将来を見通して判断する力が落ちる。他者への認知的な共感力が落ちる。創造性が発揮できない。集中できない。イライラして攻撃的な言葉遣いをする。利己的な選択をする。忍耐力が落ち、ギブアップの衝動が起こる。
こうした状態を「自我消耗(EgoDepletion)」と言います。自我消耗に陥ると適応的知性が著しく落ちます。睡眠不足が重なれば自我消耗はさらに悪化します。
プロのテニス選手が試合の合間にバナナを食べたり、将棋のプロ棋士が対戦前に甘いものを食べたりするのを見たことがあるでしょうか。あれは、お腹がすいたから食べているのではありません。重要な局面で極度の緊張状態にある時に、食欲などわきません。最高の力を発揮して「勝つために」食べているのです。プロのアスリートは最上目的を達成するため、決定的な場面では押し込んででも食べるトレーニングを受けています。そして、ここぞという時に食べるのです(下の写真)。

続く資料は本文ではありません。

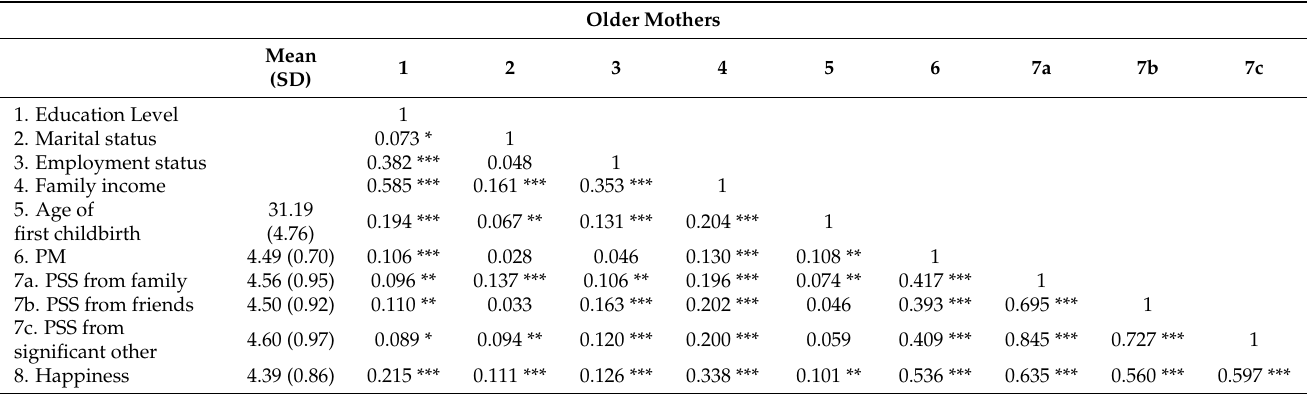
Table 3. Summary of means, standard deviations, and zero-order correlations among the demo- graphic control variables, presence of meaning in motherhood, perceived social support (PSS), and happiness among older mothers ( n = 931).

パフォーマンスを上げるために、押し込んででも食べる。写真は、2020年1月31日に開催されたテニス全豪オープン男子シングルス準決勝でのドミニク・ティエム選手(オーストリア)
(写真:AFP/アフロ)
人間は機械ではありません。特にその判断や振る舞いが大きな影響を及ぼす組織のリーダーが、食事を抜いたり、睡眠を削ったりするのは、自ら思考力や判断力を悪化させているようなもので、無責任とさえ思えます。
米航空宇宙局(NASA)では、宇宙飛行士のパフォーマンスを高めるために血糖値をコントロールしています。そこから着想を得て、米グーグルが、仕事で最高のパフォーマンスを発揮できるよう、社員の血糖値をKPI(重要業績評価指標)に設定したことは話題になりました。
丸井グループでも、リーダー層を対象とした「レジリエンスプログラム」で、適応的知性を高める戦略的な食べ方を所属長が学び、実践しています。そして所属長が、社員の創造性や集中力、他者への認知的な共感力を高めるために、プログラムで得た知識を部下に伝えています。
自我消耗を防ぎ、最高のパフォーマンスを発揮するには、血糖値を乱高下させず一定の範囲内(およそ70~140mg/dl)に保つことが必要です。血糖値が低いと自我消耗になりますが、反対に高過ぎると眠気を催したり、糖尿病のリスクが増したりするのは周知の通りです。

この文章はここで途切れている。